It sounds ridiculous, doesn’t it? Clearly, I meant that my wife needs to pick up a gallon of milk and a carton of eggs from the supermarket. But with a philosophy of interpretation that allows for anyone to interpret what I wrote in any way they want, the original meaning is lost and no longer preserved. In fact, the value of my text becomes virtually worthless. The interpretations make my text obsolete. My text no longer has any value if it is subject to this many interpretations. Neither are we allowed to do this with the Bible!

It doesn’t matter what your interpretation is, and it doesn’t matter what my interpretation is. What matters is the right interpretation. We must answer the question: What did author of the text mean by what he wrote to the original audience?

Clearly, there are many other rules of interpretation to follow when seeking to discover the author’s original meaning. But all of those rules must flow from pursuing the answer to this one question. Therefore, any interpretation which does not agree with the author’s original meaning is false and should be rejected. And we discover the original meaning through careful study of the context, study of history, study of the original languages, and many other things. I understand that many of us do not have either the time nor the professional training required to use all of those means listed to discover the author’s original meaning. But there is one rule of interpretation upon which we must all agree. And this one rule of interpretation is fundamental to understanding any verse of Scripture, and it is certainly fundamental to discovering the author’s original meaning by what he wrote. In addition, while we may not know much of how to use those means of discovering the author’s meaning listed above, this one rule alone will suffice. In fact, all of those other means proceed from this one rule, therefore even using them is an extension of using this one rule (and to some degree is necessary to using this one rule in its fullness). This one rule concerns consistency, and it is this: We must interpret Scripture with Scripture. We must do so, brothers and sisters. This is to say, what we assert as an interpretation of any biblical text must agree with Scripture as a whole. If our interpretation is in disagreement with any other verse, idea, or teaching in Scripture then our interpretation is wrong and must be changed.

.....

▸ **SET OF TASKS**
**A.** Decide whether each statement agrees with the passage on interpreting Scripture, answering yes or no and quoting the deciding words of the passage: (i) the writer meant that his wife should buy milk and eggs; (ii) the reader's own interpretation is what matters most; (iii) the one rule of interpretation is not enough without professional training.
**B.** Carry on the passage on interpreting Scripture from its final sentence.

[Human keypoint data]
.....

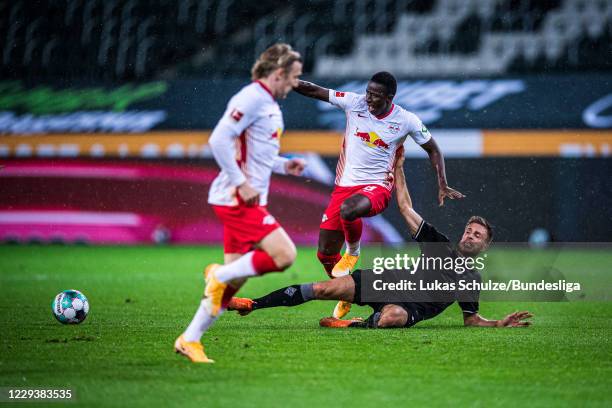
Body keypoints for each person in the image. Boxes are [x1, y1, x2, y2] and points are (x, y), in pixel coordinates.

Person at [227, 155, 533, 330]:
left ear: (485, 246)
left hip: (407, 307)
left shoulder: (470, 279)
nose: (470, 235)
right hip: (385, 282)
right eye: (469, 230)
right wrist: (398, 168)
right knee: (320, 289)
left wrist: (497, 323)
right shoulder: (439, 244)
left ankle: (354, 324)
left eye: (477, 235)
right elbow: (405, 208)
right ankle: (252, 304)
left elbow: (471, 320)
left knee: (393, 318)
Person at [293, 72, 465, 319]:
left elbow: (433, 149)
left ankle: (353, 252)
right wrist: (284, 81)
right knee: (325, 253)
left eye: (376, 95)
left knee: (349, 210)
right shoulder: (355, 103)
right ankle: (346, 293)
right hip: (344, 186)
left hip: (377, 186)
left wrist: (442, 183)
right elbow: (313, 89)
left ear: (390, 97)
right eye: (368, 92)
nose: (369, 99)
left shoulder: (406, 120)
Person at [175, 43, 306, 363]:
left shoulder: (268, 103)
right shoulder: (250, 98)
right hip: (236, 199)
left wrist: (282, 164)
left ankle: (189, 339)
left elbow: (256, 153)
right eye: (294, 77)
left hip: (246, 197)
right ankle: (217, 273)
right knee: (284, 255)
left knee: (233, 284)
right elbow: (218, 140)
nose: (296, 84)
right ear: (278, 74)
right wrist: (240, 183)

.....

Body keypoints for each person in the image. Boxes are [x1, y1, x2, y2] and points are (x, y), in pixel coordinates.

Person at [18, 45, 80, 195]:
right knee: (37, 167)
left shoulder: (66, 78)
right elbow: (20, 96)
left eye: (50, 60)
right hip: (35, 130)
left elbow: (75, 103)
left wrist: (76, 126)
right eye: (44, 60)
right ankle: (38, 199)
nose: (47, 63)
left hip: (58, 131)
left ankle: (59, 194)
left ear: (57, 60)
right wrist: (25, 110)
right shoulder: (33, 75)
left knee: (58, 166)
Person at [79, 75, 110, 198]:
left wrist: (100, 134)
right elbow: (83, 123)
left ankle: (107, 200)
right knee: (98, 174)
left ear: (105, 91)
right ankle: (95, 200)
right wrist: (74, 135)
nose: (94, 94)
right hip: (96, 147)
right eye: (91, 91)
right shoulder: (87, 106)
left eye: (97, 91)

.....

▸ **ANSWERS BELOW**
**A.**
(i) Yes: "Clearly, I meant that my wife needs to pick up a gallon of milk and a carton of eggs from the supermarket."
(ii) No: "It doesn’t matter what your interpretation is, and it doesn’t matter what my interpretation is."
(iii) No: "this one rule alone will suffice."

**B.**
To the example earlier, if Sally asserts that the correct interpretation of 2 Timothy 3:16 is that Scripture contains error, then we must endeavor to discover if that interpretation agrees with the rest of Scripture. And anybody who knows their Bible even remotely understands that 2 Timothy 3:16, and Scripture as a whole refutes that interpretation. The Bible itself claims that it is a book that should be received as the divine revelation of God, for that is what it is. Therefore, it is without error and inerrant. So Sally’s interpretation is wrong.

Well, that’s just your interpretation.” Let us both stop saying this and encouraging others to do so. We are not free to interpret the Bible any way we want – we are only free to discover the author’s original meaning by what they wrote in the sacred text. Let us study the Scriptures daily to discover their true meaning, and may our interpretations be in unison with the overall teaching of Scripture.